**Supplied text**
Hydrogen is often thought of as a fuel for tomorrow, but with consensus its adoption could come sooner than many think, argues Stephan Uhrenbacher.
According to some parts of the industry, hydrogen as a fuel for commercial aviation is a distant prospect.
But the truth is, if you start with a turboprop aircraft, using an existing gas turbine engine, and operating in a regional environment, hydrogen use should be achievable in less than a decade, provided the industry fast-tracks its development.
Direct combustion of liquid hydrogen is the only real solution for the near-term decarbonisation of commercial aviation.
That might seem like a bold statement, but the alternatives are not practical if you want to move significant numbers of passengers on regional-length routes.
Take pure electric, for example. Here the range of an aircraft is massively restricted by the power density of today’s battery technology. Even with their current rate of improvement they will not be able to power a 70-seat regional turboprop for decades to come.
Hydrogen fuel cells, although zero-emission, have their own drawbacks, chiefly weight and heat.
A powertrain comprising fuel cells and an electric motor, plus all the additional components required – the so-called balance of plant – currently weighs about 10 times more than a typical modern gas turbine. And even the most optimistic weight-reduction scenarios suggest that a fuel-cell system will end up three times as heavy as a conventional engine.
Heat, however, is the real hot topic: while fuel cells at ideal scale can get to 60% efficiency, they still deliver about 40% excess heat, which somehow must be dissipated.
Unfortunately, fuel cells produce heat at low temperatures of about 80°C (176°F). This makes fuel cells ideal for combined cycle power stations providing heat and electricity for communities. In aviation, however, low temperature heat requires very large surface areas for cooling, which makes fuel cell aircraft challenging to design aerodynamically.
Few people are aware that gas turbines can run on pure hydrogen. Tests by NASA in the late 1950s proved the technology, and in the late years of the Soviet Union, a Tupolev Tu-155 airliner was converted to run partly on hydrogen.
Critics point to nitrous oxide (NOx) emissions from gas turbines, whereas a fuel cell is NOx-free. If hydrogen is used instead of jet fuel NOx is still a product of the combustion process, but this problem has been solved in other sectors: in gas fired power stations, NOx emissions have been reduced by a factor of 30 over the past decades.
While this effort has so far not been transferred to aviation, experts believe that a reduction at such scale is also possible in gas turbines powered by hydrogen.

**Work task A**
Write out the stretch of the hydrogen aviation article from "Take pure electric, for" through "a conventional engine.".
**Work task B**
Answer these questions using the hydrogen aviation article.
(i) At about what temperature do fuel cells produce heat?
(ii) Which airliner was converted to run partly on hydrogen?
(iii) By what factor have NOx emissions in gas fired power stations been reduced?
**Work task C**
Condense the paragraph of the hydrogen aviation article that opens "A powertrain comprising fuel cells" into a shorter version that keeps its main facts.
The rows after this article play no part in the exercises.

**Data for analysis**
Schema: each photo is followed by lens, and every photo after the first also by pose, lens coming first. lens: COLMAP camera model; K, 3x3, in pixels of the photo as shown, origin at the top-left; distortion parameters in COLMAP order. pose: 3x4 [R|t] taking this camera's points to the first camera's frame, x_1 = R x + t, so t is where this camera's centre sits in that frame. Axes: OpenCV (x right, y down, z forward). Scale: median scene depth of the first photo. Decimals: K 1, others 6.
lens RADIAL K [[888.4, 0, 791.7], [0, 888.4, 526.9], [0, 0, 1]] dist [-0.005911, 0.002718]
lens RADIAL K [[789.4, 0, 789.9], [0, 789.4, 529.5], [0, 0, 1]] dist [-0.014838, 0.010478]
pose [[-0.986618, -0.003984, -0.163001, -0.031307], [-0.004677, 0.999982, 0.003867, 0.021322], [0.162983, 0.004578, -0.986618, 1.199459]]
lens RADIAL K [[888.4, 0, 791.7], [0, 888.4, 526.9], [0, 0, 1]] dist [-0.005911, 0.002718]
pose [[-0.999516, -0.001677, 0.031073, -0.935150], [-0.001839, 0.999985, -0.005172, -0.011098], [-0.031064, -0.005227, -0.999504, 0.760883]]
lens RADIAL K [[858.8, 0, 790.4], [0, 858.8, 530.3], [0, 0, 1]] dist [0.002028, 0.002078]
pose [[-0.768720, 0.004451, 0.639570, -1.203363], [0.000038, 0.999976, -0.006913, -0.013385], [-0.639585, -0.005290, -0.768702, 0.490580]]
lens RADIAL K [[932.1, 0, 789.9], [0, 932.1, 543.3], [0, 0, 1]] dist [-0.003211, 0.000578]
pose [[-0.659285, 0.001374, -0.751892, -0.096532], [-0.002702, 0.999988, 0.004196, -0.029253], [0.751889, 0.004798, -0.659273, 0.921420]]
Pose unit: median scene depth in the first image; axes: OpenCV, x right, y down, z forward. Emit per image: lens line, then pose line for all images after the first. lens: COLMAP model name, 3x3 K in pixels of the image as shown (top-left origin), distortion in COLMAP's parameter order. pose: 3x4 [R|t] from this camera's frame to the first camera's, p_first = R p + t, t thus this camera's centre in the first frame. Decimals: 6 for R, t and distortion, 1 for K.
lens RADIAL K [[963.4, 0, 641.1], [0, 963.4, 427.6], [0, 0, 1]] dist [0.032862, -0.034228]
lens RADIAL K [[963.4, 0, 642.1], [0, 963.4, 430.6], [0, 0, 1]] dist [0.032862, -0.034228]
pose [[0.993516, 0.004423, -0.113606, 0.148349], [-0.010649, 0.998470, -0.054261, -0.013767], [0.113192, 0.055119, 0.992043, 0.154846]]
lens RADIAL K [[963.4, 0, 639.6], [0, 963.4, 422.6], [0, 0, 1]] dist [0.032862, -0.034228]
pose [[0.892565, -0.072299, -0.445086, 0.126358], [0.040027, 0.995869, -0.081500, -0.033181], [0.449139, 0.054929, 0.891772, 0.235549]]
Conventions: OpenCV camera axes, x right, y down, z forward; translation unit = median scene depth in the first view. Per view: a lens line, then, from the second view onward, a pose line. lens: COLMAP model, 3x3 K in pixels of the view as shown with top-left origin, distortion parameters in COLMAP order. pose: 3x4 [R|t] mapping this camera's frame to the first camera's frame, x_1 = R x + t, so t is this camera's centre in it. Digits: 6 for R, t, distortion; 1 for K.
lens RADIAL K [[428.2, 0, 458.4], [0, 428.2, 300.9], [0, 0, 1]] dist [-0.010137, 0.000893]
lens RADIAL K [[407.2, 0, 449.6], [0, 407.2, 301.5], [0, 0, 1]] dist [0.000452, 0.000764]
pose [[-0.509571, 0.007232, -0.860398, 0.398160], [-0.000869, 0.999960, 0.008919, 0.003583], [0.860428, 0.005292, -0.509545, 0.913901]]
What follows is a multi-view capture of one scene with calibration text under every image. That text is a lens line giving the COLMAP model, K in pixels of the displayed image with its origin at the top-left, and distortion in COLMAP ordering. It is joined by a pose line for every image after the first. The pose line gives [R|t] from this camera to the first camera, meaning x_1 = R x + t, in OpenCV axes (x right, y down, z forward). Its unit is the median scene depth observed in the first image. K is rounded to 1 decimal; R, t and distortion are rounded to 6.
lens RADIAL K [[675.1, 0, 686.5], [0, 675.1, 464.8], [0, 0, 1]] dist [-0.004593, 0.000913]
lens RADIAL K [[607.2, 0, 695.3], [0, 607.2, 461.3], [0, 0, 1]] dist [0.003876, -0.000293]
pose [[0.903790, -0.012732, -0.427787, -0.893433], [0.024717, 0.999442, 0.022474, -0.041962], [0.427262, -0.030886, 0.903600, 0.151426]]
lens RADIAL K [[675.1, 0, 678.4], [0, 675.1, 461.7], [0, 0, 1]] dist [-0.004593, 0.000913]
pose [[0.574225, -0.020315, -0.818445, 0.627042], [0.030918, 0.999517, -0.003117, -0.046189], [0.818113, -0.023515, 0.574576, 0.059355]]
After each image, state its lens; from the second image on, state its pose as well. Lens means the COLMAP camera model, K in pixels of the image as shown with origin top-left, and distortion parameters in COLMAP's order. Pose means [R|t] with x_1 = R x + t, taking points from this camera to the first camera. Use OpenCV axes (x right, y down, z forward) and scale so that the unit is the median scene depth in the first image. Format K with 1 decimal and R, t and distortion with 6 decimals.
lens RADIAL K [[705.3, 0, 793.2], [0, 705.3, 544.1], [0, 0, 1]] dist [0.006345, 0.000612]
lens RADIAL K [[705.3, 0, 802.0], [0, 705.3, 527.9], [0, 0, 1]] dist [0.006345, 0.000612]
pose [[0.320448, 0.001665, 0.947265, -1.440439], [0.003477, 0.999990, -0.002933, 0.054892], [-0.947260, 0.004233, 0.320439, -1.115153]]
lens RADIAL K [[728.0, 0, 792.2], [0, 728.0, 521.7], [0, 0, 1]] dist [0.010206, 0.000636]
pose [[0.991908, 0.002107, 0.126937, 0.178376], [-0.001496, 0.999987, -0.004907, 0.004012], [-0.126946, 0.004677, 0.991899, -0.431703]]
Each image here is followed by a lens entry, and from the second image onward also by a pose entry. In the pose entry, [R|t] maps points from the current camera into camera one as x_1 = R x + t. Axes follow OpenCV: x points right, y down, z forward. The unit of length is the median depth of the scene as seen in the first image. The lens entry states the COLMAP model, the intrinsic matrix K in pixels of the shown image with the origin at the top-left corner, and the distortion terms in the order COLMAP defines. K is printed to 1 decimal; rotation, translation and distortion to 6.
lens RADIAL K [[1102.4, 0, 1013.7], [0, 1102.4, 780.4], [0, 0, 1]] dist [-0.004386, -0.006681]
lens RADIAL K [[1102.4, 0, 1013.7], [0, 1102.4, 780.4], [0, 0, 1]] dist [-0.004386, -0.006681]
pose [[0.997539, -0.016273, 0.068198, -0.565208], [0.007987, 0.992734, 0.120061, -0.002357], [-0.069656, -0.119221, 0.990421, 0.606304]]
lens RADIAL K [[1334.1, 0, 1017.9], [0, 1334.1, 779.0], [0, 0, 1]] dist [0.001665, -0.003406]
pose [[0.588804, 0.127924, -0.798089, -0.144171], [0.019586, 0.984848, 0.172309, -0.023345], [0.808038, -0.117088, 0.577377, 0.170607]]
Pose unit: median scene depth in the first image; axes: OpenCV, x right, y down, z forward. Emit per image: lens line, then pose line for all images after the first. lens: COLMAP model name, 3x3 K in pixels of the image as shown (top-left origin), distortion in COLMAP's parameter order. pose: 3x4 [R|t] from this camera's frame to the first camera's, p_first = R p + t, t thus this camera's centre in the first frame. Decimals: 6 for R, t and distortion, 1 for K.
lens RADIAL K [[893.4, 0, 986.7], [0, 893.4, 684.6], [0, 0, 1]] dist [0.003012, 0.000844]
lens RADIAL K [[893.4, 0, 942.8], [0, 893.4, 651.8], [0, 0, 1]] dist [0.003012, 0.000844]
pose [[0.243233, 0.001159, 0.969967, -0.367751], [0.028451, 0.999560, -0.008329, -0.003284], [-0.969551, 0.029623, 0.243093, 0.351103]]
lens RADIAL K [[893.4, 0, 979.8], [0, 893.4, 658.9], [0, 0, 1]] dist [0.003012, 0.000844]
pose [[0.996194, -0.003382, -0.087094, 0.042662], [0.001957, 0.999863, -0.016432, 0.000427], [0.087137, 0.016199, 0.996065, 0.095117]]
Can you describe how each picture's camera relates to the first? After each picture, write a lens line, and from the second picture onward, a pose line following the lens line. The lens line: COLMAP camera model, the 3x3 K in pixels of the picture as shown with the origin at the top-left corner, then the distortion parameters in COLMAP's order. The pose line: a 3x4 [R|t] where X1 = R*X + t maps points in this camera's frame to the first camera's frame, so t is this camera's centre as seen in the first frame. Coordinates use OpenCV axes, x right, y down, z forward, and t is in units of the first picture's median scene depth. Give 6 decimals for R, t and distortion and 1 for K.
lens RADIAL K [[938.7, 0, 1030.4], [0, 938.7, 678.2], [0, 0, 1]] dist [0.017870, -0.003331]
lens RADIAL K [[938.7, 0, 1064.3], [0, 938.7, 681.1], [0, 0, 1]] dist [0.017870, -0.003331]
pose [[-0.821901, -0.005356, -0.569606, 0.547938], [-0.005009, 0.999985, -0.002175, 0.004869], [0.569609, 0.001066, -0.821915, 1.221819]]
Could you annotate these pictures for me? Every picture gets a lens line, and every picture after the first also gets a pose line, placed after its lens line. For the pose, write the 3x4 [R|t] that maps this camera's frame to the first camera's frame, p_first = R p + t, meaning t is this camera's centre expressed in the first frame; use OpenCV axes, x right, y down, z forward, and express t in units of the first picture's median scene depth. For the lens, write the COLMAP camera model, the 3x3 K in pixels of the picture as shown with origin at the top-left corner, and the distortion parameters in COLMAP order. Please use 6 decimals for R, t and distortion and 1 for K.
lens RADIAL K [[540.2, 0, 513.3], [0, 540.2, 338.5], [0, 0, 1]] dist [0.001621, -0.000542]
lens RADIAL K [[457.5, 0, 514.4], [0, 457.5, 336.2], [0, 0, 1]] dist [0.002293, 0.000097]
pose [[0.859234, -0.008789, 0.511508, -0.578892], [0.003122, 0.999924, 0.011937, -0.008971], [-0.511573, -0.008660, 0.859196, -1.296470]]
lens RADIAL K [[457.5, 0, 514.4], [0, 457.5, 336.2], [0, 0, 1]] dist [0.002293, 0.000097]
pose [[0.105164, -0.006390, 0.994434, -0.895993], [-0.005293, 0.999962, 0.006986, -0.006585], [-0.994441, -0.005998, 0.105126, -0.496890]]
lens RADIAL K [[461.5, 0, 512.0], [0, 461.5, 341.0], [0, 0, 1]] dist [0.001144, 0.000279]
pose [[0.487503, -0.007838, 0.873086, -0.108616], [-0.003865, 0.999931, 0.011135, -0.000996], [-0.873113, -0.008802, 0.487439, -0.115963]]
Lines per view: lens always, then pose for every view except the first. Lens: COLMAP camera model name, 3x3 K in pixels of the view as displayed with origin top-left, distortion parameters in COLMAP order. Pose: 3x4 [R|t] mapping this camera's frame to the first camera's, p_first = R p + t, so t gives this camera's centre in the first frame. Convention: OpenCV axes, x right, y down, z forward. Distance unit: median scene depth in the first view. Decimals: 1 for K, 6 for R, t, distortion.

**Task result A**
Take pure electric, for example. Here the range of an aircraft is massively restricted by the power density of today’s battery technology. Even with their current rate of improvement they will not be able to power a 70-seat regional turboprop for decades to come.
Hydrogen fuel cells, although zero-emission, have their own drawbacks, chiefly weight and heat.
A powertrain comprising fuel cells and an electric motor, plus all the additional components required – the so-called balance of plant – currently weighs about 10 times more than a typical modern gas turbine. And even the most optimistic weight-reduction scenarios suggest that a fuel-cell system will end up three times as heavy as a conventional engine.

**Task result B**
(i) About 80°C (176°F).
(ii) A Tupolev Tu-155.
(iii) By a factor of 30.

**Task result C**
A fuel-cell powertrain, including its electric motor and balance of plant, currently weighs about 10 times as much as a typical modern gas turbine. Even the most optimistic weight-reduction scenarios leave it three times as heavy as a conventional engine.